眼淚自臉頰流下,滴落在貝殼上,卻是另一隻手從懷中掏出,赫然便是一隻與方纔拾起一模一樣的貝殼!
沒有窮盡的陽光,仿若不會流逝的時光在此定格,這是天涯海角,凝固暫停了天地,留下了一切,也留下了他的莫名的悲
遠方翱翔的鳳凰在一處火紅的巨樹之上落腳,不時哀鳴,悲涼的鳳目中透着絕望。
即便是面前漫山遍野的火紅,也無法驅逐它體內的那一縷寒意。
立於樹上,嬌豔的梧桐枝聚攏而成的巢穴,這是它生與死的地方。
銜着有了黯淡的翎羽,鳳凰努力的將全身翎羽保持鮮亮,一如它誕生之初。
許久,似冥冥中的時間已到,鳳凰最後的振翅一鳴,聲震天地,那一雙絕望的鳳目中卻是綻放一抹堅定。
突然,一股熊熊大火憑空而起,將鳳凰包裹??
至此,琴笛合奏完,空間之內只留餘音殘留,久久不散。
“啪,啪,啪!”三聲響亮的鼓掌衝破餘音,響徹耳畔。
“前奏初鳴,高潮鳳舞,尾音歸冥,好一曲笛音,好一式鳳唳空冥!”沉穩雄厚之聲,正是那撫掌驚歎的譚華非。
“譚大人過獎,雕蟲小技而已。
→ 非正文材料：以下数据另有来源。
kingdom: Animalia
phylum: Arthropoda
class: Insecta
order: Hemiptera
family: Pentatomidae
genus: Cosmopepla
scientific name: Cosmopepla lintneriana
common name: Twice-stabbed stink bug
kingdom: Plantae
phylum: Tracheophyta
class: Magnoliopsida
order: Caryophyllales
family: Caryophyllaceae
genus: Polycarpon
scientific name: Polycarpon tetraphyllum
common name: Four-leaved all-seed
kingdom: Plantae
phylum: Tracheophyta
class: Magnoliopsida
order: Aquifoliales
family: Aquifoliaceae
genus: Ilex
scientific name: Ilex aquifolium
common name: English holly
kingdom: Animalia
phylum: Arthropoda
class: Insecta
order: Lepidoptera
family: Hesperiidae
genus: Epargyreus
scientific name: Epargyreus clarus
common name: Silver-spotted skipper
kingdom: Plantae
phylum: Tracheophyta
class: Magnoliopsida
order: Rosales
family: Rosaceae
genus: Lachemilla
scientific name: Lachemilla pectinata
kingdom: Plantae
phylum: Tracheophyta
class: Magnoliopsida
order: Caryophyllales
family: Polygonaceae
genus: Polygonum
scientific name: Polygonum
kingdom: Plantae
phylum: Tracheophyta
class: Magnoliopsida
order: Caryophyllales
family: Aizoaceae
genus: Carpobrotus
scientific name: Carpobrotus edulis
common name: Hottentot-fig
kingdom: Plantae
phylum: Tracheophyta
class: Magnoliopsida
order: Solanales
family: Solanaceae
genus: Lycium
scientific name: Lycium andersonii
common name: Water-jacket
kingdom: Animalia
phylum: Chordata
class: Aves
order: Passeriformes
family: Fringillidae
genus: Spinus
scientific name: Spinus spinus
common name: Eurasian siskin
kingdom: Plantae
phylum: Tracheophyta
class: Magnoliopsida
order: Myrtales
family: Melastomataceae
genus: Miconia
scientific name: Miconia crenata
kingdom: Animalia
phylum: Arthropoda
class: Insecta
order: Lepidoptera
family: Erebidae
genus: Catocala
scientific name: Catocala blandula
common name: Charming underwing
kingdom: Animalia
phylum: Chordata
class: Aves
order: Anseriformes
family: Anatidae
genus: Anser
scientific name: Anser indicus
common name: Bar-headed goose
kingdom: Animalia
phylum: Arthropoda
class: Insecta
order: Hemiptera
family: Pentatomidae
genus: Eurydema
只是,譚大人既也是懂音律之人,怎可忍心用如此粗暴的方式,打破那美妙的餘音呢?”緊閉雙目,仍舊保持橫笛吹奏之式的董定軍不禁嘴角露出一絲苦笑,極其不捨從餘音中睜開雙眼,看向譚華非的目光中有了一抹怪責。
“董兄教訓的是,是譚某魯莽了,下次絕對??呃,沒有下次了!呵呵,董兄若是有暇,這幾日譚某可要直奔府上請教了啊!”譚華非神色歉然,抱拳一禮,之後卻是雙眸炯炯,帶着希冀望着董定軍。
“無妨,無妨”董定軍仔細的將玉笛掛在腰間,揮手輕擺。
突然,一道令人聞之清明,聽之舒泰的聲音傳來,透入包間。
“聞君笛音,如若飽飲瓊漿,液已盡,意猶未盡繯香無意打擾衆位大人相談,只是想得知那位奏笛之君的名諱。”